Esposado y condenado al repudio colectivo, el autor que viajaba en carruaje y brillaba en el Distrito Teatral fue silbado y escupido en el andén en el que, junto a agentes policiales, esperó el tren que lo trasladaría a la cárcel. Su popularidad era asunto del pasado, y en la prisión de Reading, de máxima seguridad, lo esperaba una celda chica, para él solo, la prohibición de conversar con otros reclusos y la desesperación por escribir. Tuvo que insistir durante más de un año para que le dieran algún papel, alguna pluma.
Preso, escribió De profundis, una larguísima epístola para “Bosie” que se convirtió en un manifiesto y un testimonio en carne viva de su paso por el castigo penitenciario. Cuando salió en libertad, Londres ya no era una posibilidad para él. Su esposa le prohibió ver a sus hijos e inició el proceso para que recibieran el apellido de su segundo marido.
Oscar Wilde se instaló en París, donde el panorama no mejoró demasiado. Los círculos artísticos le dieron la espalda, incluso los mayores activistas homosexuales de la Ciudad Luz de aquel entonces, como André Gide. Fue un exilio austero, alejado de las pompas a las que ese hombre que había bajado del carruaje estaba acostumbrado.
Wilde murió en 1900 a causa de una meningitis que podría haberse desencadenado por una herida en el oído que le habían curado mal durante sus años en prisión. Sus obras volvieron al escenario después de su muerte, cuando los productores ya no debían lidiar con la polémica que podían suscitar las declaraciones del dramaturgo.

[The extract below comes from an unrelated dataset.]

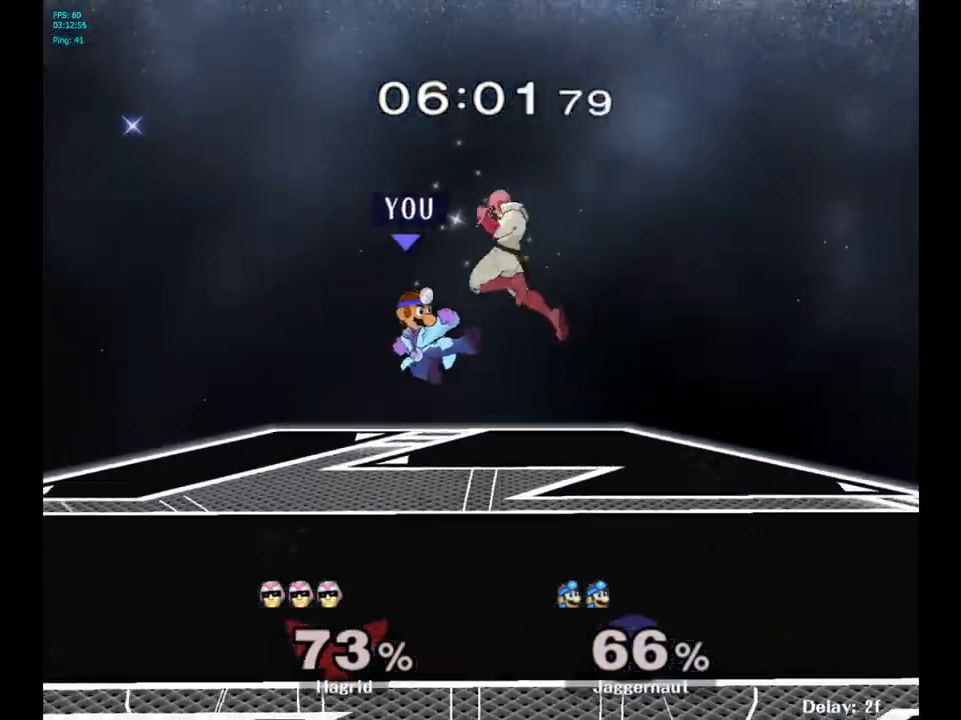
{"buttons": [], "left_stick": "right", "right_stick": "center", "events": [[83, "A", "up"], [167, "left_stick", "right"]]}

Habían pasado cinco años del juicio que condenó su manera de estar en el mundo. El juicio en el que, en referencia a una carta escrita por “Bosie”, Wilde había dicho: “El amor que no se atreve a decir su nombre, y a cuenta del cual estoy aquí hoy, es precioso, está bien, es una de las formas más nobles de afecto que existen”.